JSAFの前事務局長の武村洋一さんは、1992年、95年、2000年の3回のアメリカズカップに挑戦したニッポンチャレンジの事務局のスタッフだった。
それらの在職中に、武村さんから様々なお話を伺う機会が折々にあった。
最高におもしろかったのは、早稲田高等学院ヨット部、早稲田大学ヨット部時代の武勇伝。昭和27年(1952年)の宮城国体で、故並木茂士(前JSAF顧問)をクルーとして優勝した話、合宿所での逸話の数々。その後、香港~マニラレースに参加するために日本から香港へ回航した、GPSもない時代の長距離航海の話。

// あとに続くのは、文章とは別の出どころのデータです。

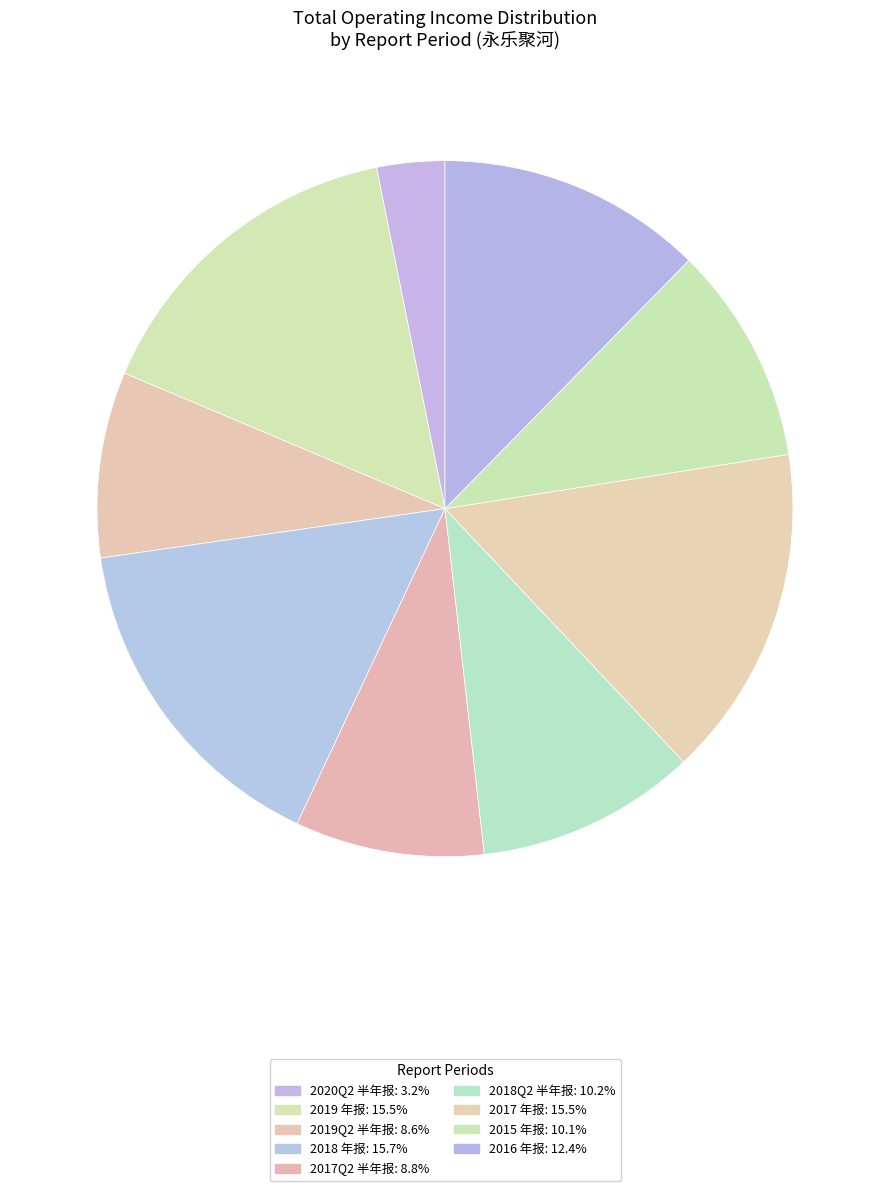

Which category has the smallest portion of the pie?

2020Q2 半年报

どれもこれもが、シーマンシップとは何ぞやを示唆する、セーラーにとっては有益なエッセンスが凝縮された話ばかりだった。そして、J-SAILINGにも海で生き残る術や心構えについて折々に寄稿いただいた。
その武村さんが、書籍を発表した。
タイトルは「古い旅券―ヨットに親しんで六十余年 あるオールドソルティの追憶」。「古い旅券」の意味は本書を読めばわかるという。今年で80歳になった武村さん。六分儀で天測したという氏が、最先端ツールである電子書籍という形で著作を出版するのは誠に絶妙である。
抱腹絶倒&納得至極の逸話の数々。若いセーラーにとっては、今ではなかなか聞けないし体験のできない、オールドソルティの滋味あふれる経験談になっていることは間違いないだろう。